Usulan batas dua periode menjadi titik tolak perdebatan luas di kalangan partai politik. Partai Demokrasi Indonesia Perjuangan (PDIP) menilai rekomendasi KPK melampaui kewenangan lembaga anti‑korupsi. Juru Bicara PDIP, Mohamad Guntur Romli, menyebutnya “ultra vires” dan menekankan bahwa intervensi negara dapat mencederai kebebasan berserikat yang dijamin konstitusi. Sementara itu, Ketua Umum Partai Amanat Nasional (PAN), Zulkifli Hasan, melalui wakilnya Saleh Partaonan Daulay, menegaskan KPK sebaiknya fokus pada penegakan hukum, bukan urusan internal partai.

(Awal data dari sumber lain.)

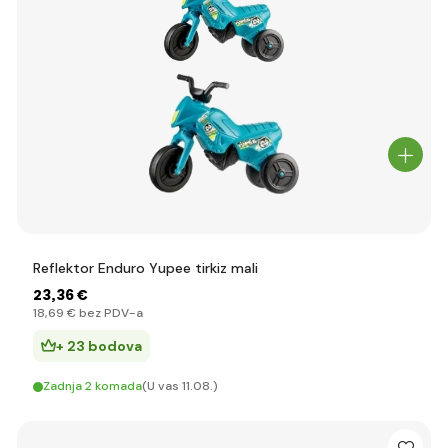
Reflektor Enduro Yupee tirkiz mali
23
,36 €
18
,69 €
bez PDV-a
+ 23 bodova
Zadnja 2 komada
(U vas 11.08.)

Partai NasDem mengambil sikap moderat. Sekjen NasDem Hermawi Taslim menyatakan rekomendasi KPK menjadi masukan berharga yang akan dibahas dalam rapat internal. Namun, Bendahara Umum NasDem Ahmad Sahroni menegaskan keputusan masa jabatan ketum adalah hak partai masing‑masing dan tidak dapat diganggu gugat.
Partai Kebangkitan Bangsa (PKB) menyoroti bahwa pembatasan masa jabatan tidak otomatis menyingkirkan korupsi. Sekjen PKB Hasanuddin Wahid menekankan pentingnya mekanisme demokratis dan meritokrasi, serta rekrutmen kader yang berjenjang.

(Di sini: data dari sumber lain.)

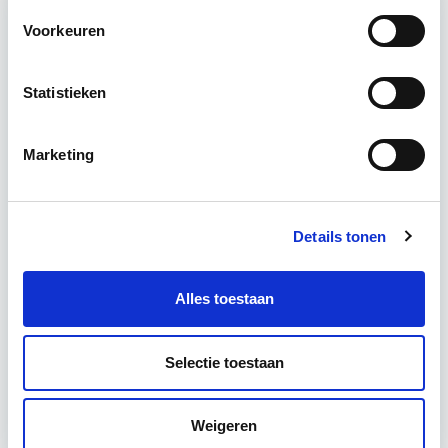
Voorkeuren
Relevant bij dit artikel
EP-W Basis - Woningen
Statistieken
Deze 5-daagse cursus EP-W Basis Woningen
Marketing
bereidt jou voor op het examen EP-W/B bij Cito of
Examenpark. Best beoordeelde EP-W Basis
cursus…
Lees verder
Details tonen
Utrecht
Alles toestaan
5 lesdagen lesdag(en)
Selectie toestaan
6 uur per week zelfstudie
Weigeren
Eerstvolgende startdatum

Wakil Menteri Dalam Negeri (Wamendagri) Bima Arya memberikan pandangan yang lebih seimbang. Ia menyambut baik penguatan kaderisasi partai politik, namun memperingatkan bahwa pembatasan masa jabatan harus dikaji secara hati‑hati agar tidak menimbulkan sengketa hukum di Mahkamah Konstitusi. Bima menekankan bahwa inti masalah adalah akuntabilitas dan integritas partai, bukan durasi jabatan semata.
KPK juga menyampaikan 16 rekomendasi lengkap untuk memperbaiki tata kelola partai, di antaranya:
- Sistem kaderisasi partai yang berjenjang dan terukur.
- Pelaporan keuangan partai yang terbuka dan dapat diaudit secara rutin.
- Penguatan pendidikan politik bagi anggota partai.
- Transparansi sumber sumbangan dana partai.
- Revisi Pasal 29 UU No. 2/2011 tentang partai politik, termasuk penambahan ketentuan keanggotaan muda, madya, utama, serta persyaratan kader untuk menjadi calon legislatif dan eksekutif.
Rekomendasi tersebut akan diserahkan kepada pemangku kepentingan, termasuk Komisi II DPR, KPU, serta perwakilan semua partai politik, agar tidak berakhir hanya sebagai dokumen semata.
Reaksi publik di media sosial menunjukkan dua kutub pendapat. Sebagian menilai usulan KPK sebagai langkah penting untuk menekan praktik politik uang dan memperkuat demokrasi internal. Sebaliknya, kelompok lain menganggap pembatasan masa jabatan mengancam kebebasan berserikat dan mengintervensi urusan partai yang bersifat otonom.
Sejauh ini, tidak ada keputusan resmi yang mengikat mengenai usulan batas dua periode. Namun, diskusi intensif diprediksi akan berlanjut menjelang pemilu 2029, ketika dinamika kepemimpinan partai menjadi faktor penentu strategi kampanye.
Kesimpulannya, usulan batas masa jabatan ketum parpol menjadi katalisator perdebatan tentang reformasi politik, akuntabilitas, dan kebebasan berserikat di Indonesia. Semua pihak diharapkan dapat menemukan titik temu yang menyeimbangkan kebutuhan pencegahan korupsi dengan prinsip demokratis partai politik.